__Assignment__:
Reproduce the article below about revisiting Mean Girls with Rosalind Wiseman word for word, from its headline through its final line.

__Given passage__:
============================================================
Revisiting 'Mean Girls' with Rosalind Wiseman
The writer of the book that gave birth to Mean Girls talks to us about Tina Fey, Girl World, and how she never ever uses trust falls.
Part of the reason why Mean Girls remains at the forefront of our pop-culture lexicon here on its 10th anniversary is, beyond its humor and its quotability, is because it rings so true about the high school experience. For as much credit is due to Tina Fey for writing the film script, Fey was operating from source material by Rosalind Wiseman, whose nonfiction book Queen Bees & Wannabes served as inspiration and source material for the movie.
For those only familiar with the movie, parts of Wiseman's book, which culls anecdotes from teens and parents to dole out advice, will feel very familiar. She discusses girls' tendency to dress up in slutty costumes for Halloween. At one point she describes how she goes to classrooms and ask girls to close their eyes and raise their hands if they "have had a friend gossip about them, talk behind their back, force them to stop being friends with someone, or be exclusive." She explains that one girl will say, "Ms. Wiseman, maybe this happens at other schools you work at, but at this school we don’t have exclusive cliques like that." This girl is generally your Regina George.
In honor of the movie's anniversary The Wire asked Wiseman to reflect on Mean Girls and discuss how "Girl World" has changed.
In a New York Times article from 2002, you mentioned Heathers as a movie that portrays Girl World well. Did Mean Girls followed in those footsteps for you?
============================================================
__Records provided__:
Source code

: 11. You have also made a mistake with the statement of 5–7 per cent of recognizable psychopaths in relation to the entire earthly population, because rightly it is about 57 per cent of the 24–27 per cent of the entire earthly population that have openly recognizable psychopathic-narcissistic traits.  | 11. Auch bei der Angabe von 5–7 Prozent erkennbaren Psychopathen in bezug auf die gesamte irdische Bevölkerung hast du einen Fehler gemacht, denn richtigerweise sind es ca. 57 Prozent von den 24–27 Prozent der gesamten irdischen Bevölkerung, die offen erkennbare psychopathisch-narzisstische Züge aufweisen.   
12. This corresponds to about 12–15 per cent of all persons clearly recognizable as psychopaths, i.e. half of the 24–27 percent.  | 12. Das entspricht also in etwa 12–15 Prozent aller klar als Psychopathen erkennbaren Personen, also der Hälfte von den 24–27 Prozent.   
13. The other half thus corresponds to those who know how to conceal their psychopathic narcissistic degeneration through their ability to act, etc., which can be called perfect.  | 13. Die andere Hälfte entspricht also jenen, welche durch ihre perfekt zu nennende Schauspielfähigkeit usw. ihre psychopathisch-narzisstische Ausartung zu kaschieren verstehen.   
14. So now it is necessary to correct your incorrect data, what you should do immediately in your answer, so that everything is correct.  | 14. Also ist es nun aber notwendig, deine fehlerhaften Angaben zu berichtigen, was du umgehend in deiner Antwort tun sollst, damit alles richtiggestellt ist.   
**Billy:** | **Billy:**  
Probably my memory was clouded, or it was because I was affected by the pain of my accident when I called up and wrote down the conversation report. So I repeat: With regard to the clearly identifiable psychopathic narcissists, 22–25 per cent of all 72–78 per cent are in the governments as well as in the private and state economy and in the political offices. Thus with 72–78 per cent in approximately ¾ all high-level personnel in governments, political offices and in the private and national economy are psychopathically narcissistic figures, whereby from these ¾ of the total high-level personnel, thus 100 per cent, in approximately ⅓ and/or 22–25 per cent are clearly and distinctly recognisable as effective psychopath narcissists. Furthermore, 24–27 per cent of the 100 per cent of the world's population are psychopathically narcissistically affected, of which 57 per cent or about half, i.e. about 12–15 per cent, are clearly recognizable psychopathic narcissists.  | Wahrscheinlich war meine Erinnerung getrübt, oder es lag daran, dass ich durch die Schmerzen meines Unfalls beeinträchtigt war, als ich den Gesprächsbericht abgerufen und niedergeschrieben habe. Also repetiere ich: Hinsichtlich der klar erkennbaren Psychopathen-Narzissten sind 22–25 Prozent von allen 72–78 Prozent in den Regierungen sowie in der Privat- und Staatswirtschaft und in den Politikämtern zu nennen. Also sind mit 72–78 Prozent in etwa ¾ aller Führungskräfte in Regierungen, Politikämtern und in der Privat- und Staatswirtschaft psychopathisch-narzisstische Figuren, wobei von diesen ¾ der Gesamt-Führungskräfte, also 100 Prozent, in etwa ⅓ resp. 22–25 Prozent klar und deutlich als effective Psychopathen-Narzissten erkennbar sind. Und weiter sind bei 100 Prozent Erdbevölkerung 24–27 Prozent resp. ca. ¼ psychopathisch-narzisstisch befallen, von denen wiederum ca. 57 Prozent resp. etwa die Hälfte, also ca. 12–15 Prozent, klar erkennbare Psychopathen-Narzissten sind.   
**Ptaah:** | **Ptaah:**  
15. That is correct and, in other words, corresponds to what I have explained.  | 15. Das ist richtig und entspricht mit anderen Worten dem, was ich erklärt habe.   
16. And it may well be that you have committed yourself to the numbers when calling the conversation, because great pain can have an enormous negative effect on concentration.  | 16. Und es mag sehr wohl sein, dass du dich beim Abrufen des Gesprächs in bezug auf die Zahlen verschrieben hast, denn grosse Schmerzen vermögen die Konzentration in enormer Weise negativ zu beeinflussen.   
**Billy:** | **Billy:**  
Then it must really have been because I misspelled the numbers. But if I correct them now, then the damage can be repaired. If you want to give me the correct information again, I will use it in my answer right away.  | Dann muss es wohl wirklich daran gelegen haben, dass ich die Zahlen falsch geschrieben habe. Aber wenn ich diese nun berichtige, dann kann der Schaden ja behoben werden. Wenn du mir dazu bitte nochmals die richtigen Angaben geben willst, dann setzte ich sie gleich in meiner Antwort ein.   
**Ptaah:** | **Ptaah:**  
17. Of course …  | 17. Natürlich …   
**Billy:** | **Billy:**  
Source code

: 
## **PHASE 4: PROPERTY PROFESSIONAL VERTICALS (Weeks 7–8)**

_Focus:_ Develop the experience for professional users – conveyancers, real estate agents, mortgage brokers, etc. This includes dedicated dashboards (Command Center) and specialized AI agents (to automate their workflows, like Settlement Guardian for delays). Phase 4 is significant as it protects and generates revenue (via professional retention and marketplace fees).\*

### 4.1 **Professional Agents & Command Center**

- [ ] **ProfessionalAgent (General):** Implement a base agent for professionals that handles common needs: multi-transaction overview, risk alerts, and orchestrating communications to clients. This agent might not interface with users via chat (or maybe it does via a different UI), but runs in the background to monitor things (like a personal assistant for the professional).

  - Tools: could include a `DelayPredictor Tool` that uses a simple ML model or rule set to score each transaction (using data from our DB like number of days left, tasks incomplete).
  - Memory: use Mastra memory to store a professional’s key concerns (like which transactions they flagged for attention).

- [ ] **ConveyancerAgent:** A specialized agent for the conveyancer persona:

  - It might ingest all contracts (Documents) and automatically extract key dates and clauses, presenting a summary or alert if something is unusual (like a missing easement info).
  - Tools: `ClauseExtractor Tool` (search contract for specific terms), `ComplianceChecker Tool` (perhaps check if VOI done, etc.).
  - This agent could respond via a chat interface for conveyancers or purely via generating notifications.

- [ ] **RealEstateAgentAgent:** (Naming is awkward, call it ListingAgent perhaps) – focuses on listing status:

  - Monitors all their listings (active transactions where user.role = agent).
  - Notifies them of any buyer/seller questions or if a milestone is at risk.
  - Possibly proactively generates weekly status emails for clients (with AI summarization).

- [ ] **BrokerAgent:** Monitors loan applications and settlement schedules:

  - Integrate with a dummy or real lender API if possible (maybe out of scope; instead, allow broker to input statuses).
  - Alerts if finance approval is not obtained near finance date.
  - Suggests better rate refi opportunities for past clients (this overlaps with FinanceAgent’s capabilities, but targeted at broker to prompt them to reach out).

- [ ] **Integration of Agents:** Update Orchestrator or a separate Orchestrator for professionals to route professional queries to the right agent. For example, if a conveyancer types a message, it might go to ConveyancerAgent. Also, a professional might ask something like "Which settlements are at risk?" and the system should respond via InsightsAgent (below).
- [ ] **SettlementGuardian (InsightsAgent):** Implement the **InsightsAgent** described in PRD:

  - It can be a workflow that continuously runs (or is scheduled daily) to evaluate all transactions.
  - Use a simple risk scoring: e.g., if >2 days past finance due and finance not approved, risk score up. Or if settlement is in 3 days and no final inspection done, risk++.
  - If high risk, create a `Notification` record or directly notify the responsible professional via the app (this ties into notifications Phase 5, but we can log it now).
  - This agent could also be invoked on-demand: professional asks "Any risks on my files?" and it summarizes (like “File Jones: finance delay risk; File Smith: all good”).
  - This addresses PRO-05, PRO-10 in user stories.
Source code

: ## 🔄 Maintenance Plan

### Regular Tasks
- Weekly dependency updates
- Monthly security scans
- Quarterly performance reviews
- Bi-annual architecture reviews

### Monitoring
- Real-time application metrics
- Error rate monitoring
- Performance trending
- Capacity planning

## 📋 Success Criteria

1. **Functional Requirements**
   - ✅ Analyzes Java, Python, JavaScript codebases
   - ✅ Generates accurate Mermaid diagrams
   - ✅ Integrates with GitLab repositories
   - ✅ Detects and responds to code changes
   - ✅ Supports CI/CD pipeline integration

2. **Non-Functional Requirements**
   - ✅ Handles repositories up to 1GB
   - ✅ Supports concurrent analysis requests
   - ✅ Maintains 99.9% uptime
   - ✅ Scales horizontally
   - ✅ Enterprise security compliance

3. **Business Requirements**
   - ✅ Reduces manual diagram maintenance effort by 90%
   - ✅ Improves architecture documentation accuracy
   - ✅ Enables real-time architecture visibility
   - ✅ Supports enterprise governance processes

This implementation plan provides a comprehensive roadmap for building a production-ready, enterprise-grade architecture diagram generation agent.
============================================================
__Your solution__:
Revisiting 'Mean Girls' with Rosalind Wiseman
The writer of the book that gave birth to Mean Girls talks to us about Tina Fey, Girl World, and how she never ever uses trust falls.
Part of the reason why Mean Girls remains at the forefront of our pop-culture lexicon here on its 10th anniversary is, beyond its humor and its quotability, is because it rings so true about the high school experience. For as much credit is due to Tina Fey for writing the film script, Fey was operating from source material by Rosalind Wiseman, whose nonfiction book Queen Bees & Wannabes served as inspiration and source material for the movie.
For those only familiar with the movie, parts of Wiseman's book, which culls anecdotes from teens and parents to dole out advice, will feel very familiar. She discusses girls' tendency to dress up in slutty costumes for Halloween. At one point she describes how she goes to classrooms and ask girls to close their eyes and raise their hands if they "have had a friend gossip about them, talk behind their back, force them to stop being friends with someone, or be exclusive." She explains that one girl will say, "Ms. Wiseman, maybe this happens at other schools you work at, but at this school we don’t have exclusive cliques like that." This girl is generally your Regina George.
In honor of the movie's anniversary The Wire asked Wiseman to reflect on Mean Girls and discuss how "Girl World" has changed.
In a New York Times article from 2002, you mentioned Heathers as a movie that portrays Girl World well. Did Mean Girls followed in those footsteps for you?